Your instructions
Pick out each line in the records that contains the word "denotes".
====
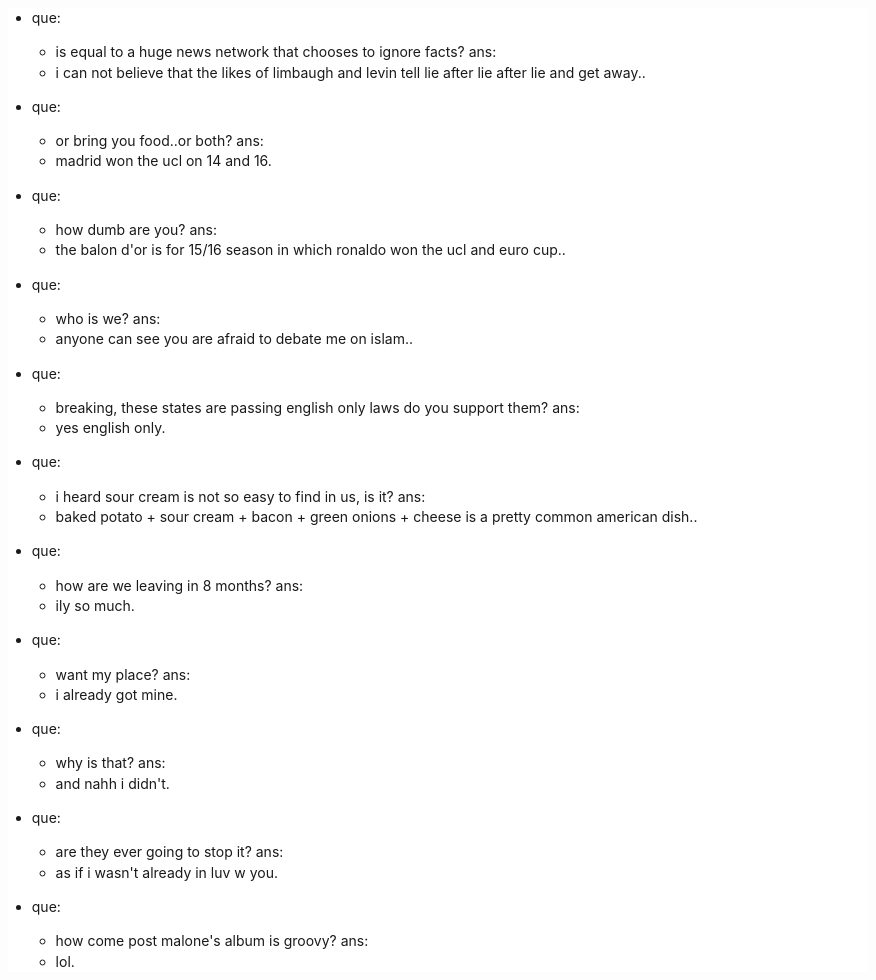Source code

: - que:
  - is equal to a huge news network that chooses to ignore facts?
  ans:
  - i can not believe that the likes of limbaugh and levin tell lie after lie after lie and get away..

- que:
  - or bring you food..or both?
  ans:
  - madrid won the ucl on 14 and 16.

- que:
  - how dumb are you?
  ans:
  - the balon d'or is for 15/16 season in which ronaldo won the ucl and euro cup..

- que:
  - who is we?
  ans:
  - anyone can see you are afraid to debate me on islam..

- que:
  - breaking, these states are passing english only laws do you support them?
  ans:
  - yes english only.

- que:
  - i heard sour cream is not so easy to find in us, is it?
  ans:
  - baked potato + sour cream + bacon + green onions + cheese is a pretty common american dish..

- que:
  - how are we leaving in 8 months?
  ans:
  - ily so much.

- que:
  - want my place?
  ans:
  - i already got mine.

- que:
  - why is that?
  ans:
  - and nahh i didn't.

- que:
  - are they ever going to stop it?
  ans:
  - as if i wasn't already in luv w you.

- que:
  - how come post malone's album is groovy?
  ans:
  - lol.
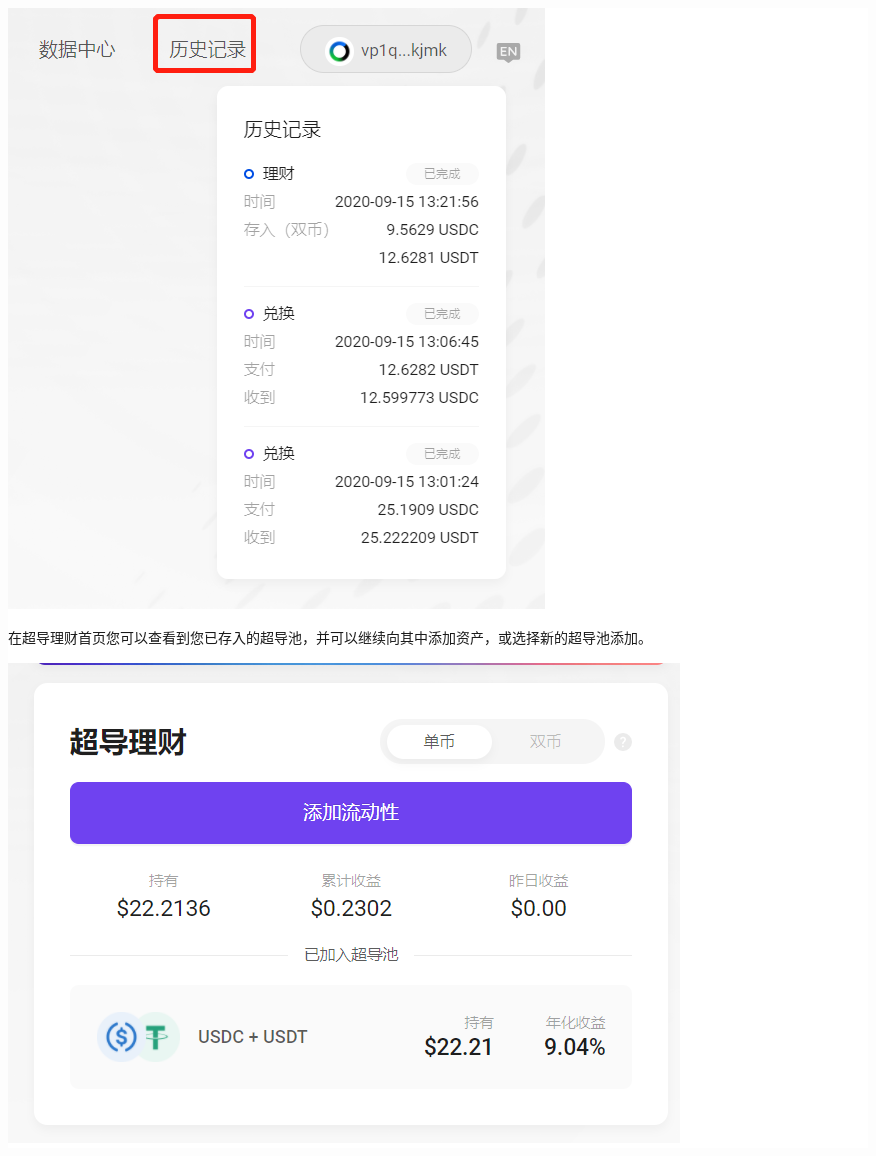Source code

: ![img](../images/sup/sup_web10.png)

在超导理财首页您可以查看到您已存入的超导池，并可以继续向其中添加资产，或选择新的超导池添加。

![img](../images/sup/sup_web11.png)

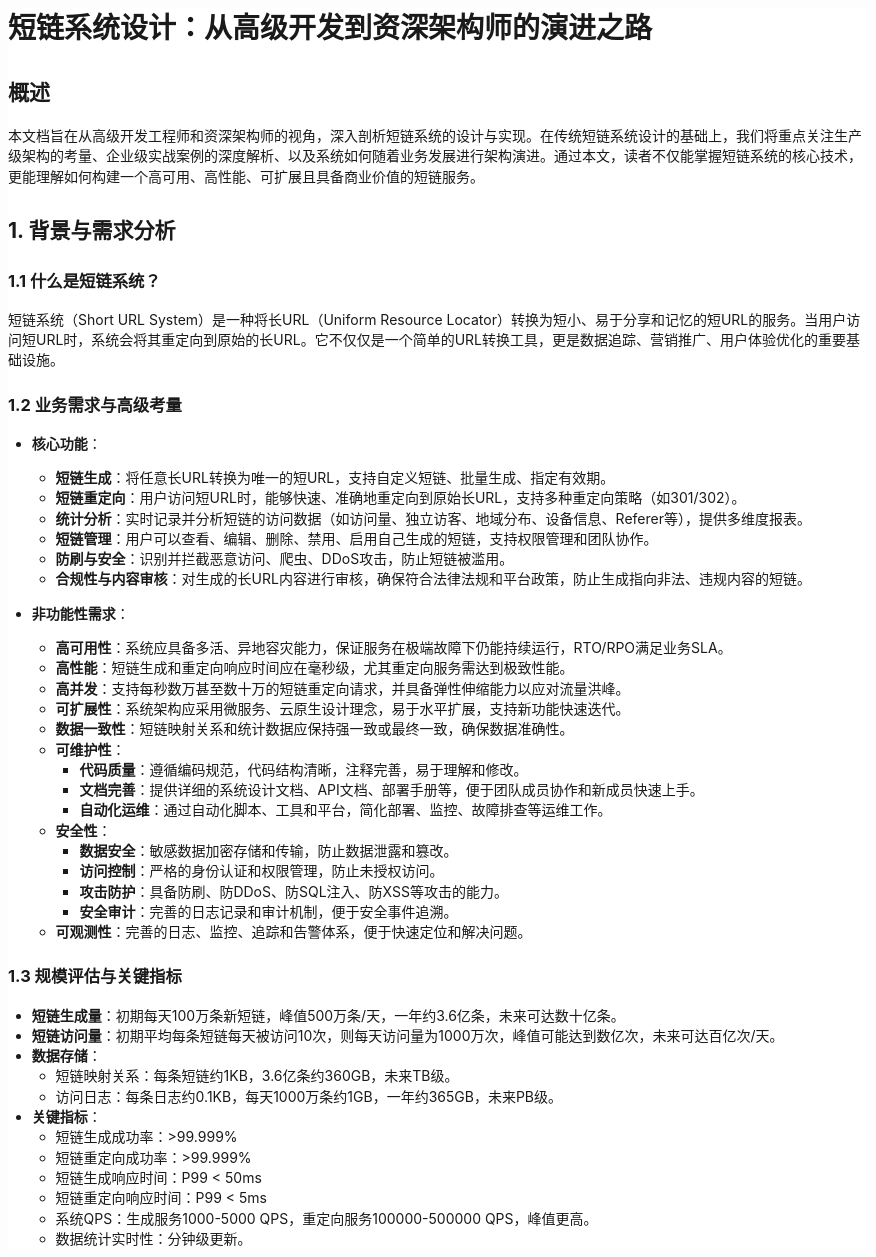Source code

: # 短链系统设计：从高级开发到资深架构师的演进之路

## 概述

本文档旨在从高级开发工程师和资深架构师的视角，深入剖析短链系统的设计与实现。在传统短链系统设计的基础上，我们将重点关注生产级架构的考量、企业级实战案例的深度解析、以及系统如何随着业务发展进行架构演进。通过本文，读者不仅能掌握短链系统的核心技术，更能理解如何构建一个高可用、高性能、可扩展且具备商业价值的短链服务。

## 1. 背景与需求分析

### 1.1 什么是短链系统？

短链系统（Short URL System）是一种将长URL（Uniform Resource Locator）转换为短小、易于分享和记忆的短URL的服务。当用户访问短URL时，系统会将其重定向到原始的长URL。它不仅仅是一个简单的URL转换工具，更是数据追踪、营销推广、用户体验优化的重要基础设施。

### 1.2 业务需求与高级考量

- **核心功能**：
  - **短链生成**：将任意长URL转换为唯一的短URL，支持自定义短链、批量生成、指定有效期。
  - **短链重定向**：用户访问短URL时，能够快速、准确地重定向到原始长URL，支持多种重定向策略（如301/302）。
  - **统计分析**：实时记录并分析短链的访问数据（如访问量、独立访客、地域分布、设备信息、Referer等），提供多维度报表。
  - **短链管理**：用户可以查看、编辑、删除、禁用、启用自己生成的短链，支持权限管理和团队协作。
  - **防刷与安全**：识别并拦截恶意访问、爬虫、DDoS攻击，防止短链被滥用。
  - **合规性与内容审核**：对生成的长URL内容进行审核，确保符合法律法规和平台政策，防止生成指向非法、违规内容的短链。

- **非功能性需求**：
  - **高可用性**：系统应具备多活、异地容灾能力，保证服务在极端故障下仍能持续运行，RTO/RPO满足业务SLA。
   - **高性能**：短链生成和重定向响应时间应在毫秒级，尤其重定向服务需达到极致性能。
   - **高并发**：支持每秒数万甚至数十万的短链重定向请求，并具备弹性伸缩能力以应对流量洪峰。
   - **可扩展性**：系统架构应采用微服务、云原生设计理念，易于水平扩展，支持新功能快速迭代。
   - **数据一致性**：短链映射关系和统计数据应保持强一致或最终一致，确保数据准确性。
   - **可维护性**：
     - **代码质量**：遵循编码规范，代码结构清晰，注释完善，易于理解和修改。
     - **文档完善**：提供详细的系统设计文档、API文档、部署手册等，便于团队成员协作和新成员快速上手。
     - **自动化运维**：通过自动化脚本、工具和平台，简化部署、监控、故障排查等运维工作。
   - **安全性**：
     - **数据安全**：敏感数据加密存储和传输，防止数据泄露和篡改。
     - **访问控制**：严格的身份认证和权限管理，防止未授权访问。
     - **攻击防护**：具备防刷、防DDoS、防SQL注入、防XSS等攻击的能力。
     - **安全审计**：完善的日志记录和审计机制，便于安全事件追溯。
   - **可观测性**：完善的日志、监控、追踪和告警体系，便于快速定位和解决问题。

### 1.3 规模评估与关键指标

- **短链生成量**：初期每天100万条新短链，峰值500万条/天，一年约3.6亿条，未来可达数十亿条。
- **短链访问量**：初期平均每条短链每天被访问10次，则每天访问量为1000万次，峰值可能达到数亿次，未来可达百亿次/天。
- **数据存储**：
  - 短链映射关系：每条短链约1KB，3.6亿条约360GB，未来TB级。
  - 访问日志：每条日志约0.1KB，每天1000万条约1GB，一年约365GB，未来PB级。
- **关键指标**：
  - 短链生成成功率：>99.999%
  - 短链重定向成功率：>99.999%
  - 短链生成响应时间：P99 < 50ms
  - 短链重定向响应时间：P99 < 5ms
  - 系统QPS：生成服务1000-5000 QPS，重定向服务100000-500000 QPS，峰值更高。
  - 数据统计实时性：分钟级更新。
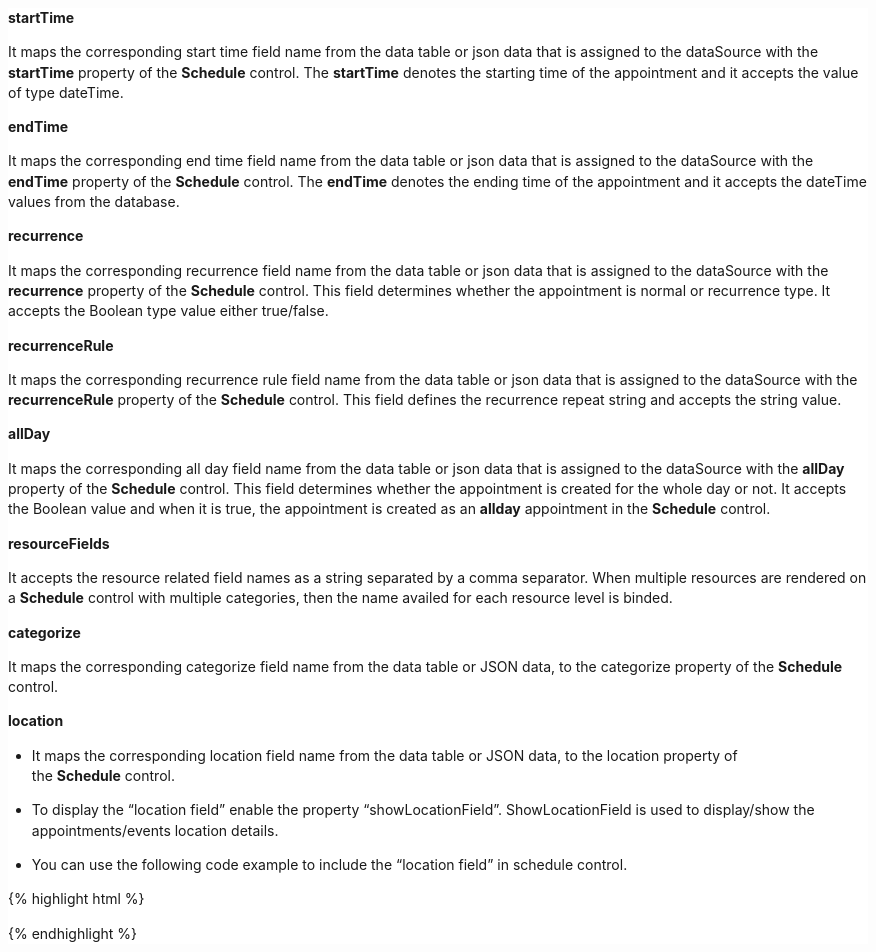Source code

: **startTime**

It maps the corresponding start time field name from the data table or json data that is assigned to the dataSource with the **startTime** property of the **Schedule** control. The **startTime** denotes the starting time of the appointment and it accepts the value of type dateTime.

**endTime**

It maps the corresponding end time field name from the data table or json data that is assigned to the dataSource with the **endTime** property of the **Schedule** control. The **endTime** denotes the ending time of the appointment and it accepts the dateTime values from the database.

**recurrence**

It maps the corresponding recurrence field name from the data table or json data that is assigned to the dataSource with the **recurrence** property of the **Schedule** control. This field determines whether the appointment is  normal or recurrence type. It accepts the Boolean type value either true/false. 

**recurrenceRule**

It maps the corresponding recurrence rule field name from the data table or json data that is assigned to the dataSource with the **recurrenceRule** property of the **Schedule** control. This field defines the recurrence repeat string and accepts the string value.

**allDay**

It maps the corresponding all day field name from the data table or json data that is assigned to the dataSource with the **allDay** property of the **Schedule** control. This field determines whether the appointment is created for the whole day or not. It accepts the Boolean value and when it is true, the appointment is created as an **allday** appointment in the **Schedule** control.

**resourceFields**

It accepts the resource related field names as a string separated by a comma separator. When multiple resources are rendered on a **Schedule** control with multiple categories, then the name availed for each resource level is binded.

**categorize**

It maps the corresponding categorize field name from the data table or JSON data, to the categorize property of the **Schedule** control.

**location**

* It maps the corresponding location field name from the data table or JSON data, to the location property of the **Schedule** control.

* To display the “location field” enable the property “showLocationField”. ShowLocationField is used to display/show the appointments/events location details.

* You can use the following code example to include the “location field” in schedule control.


{% highlight html %}

<div id="Schedule1"></div>

{% endhighlight %}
====
Result for this task
It maps the corresponding start time field name from the data table or json data that is assigned to the dataSource with the **startTime** property of the **Schedule** control. The **startTime** denotes the starting time of the appointment and it accepts the value of type dateTime.
It maps the corresponding end time field name from the data table or json data that is assigned to the dataSource with the **endTime** property of the **Schedule** control. The **endTime** denotes the ending time of the appointment and it accepts the dateTime values from the database.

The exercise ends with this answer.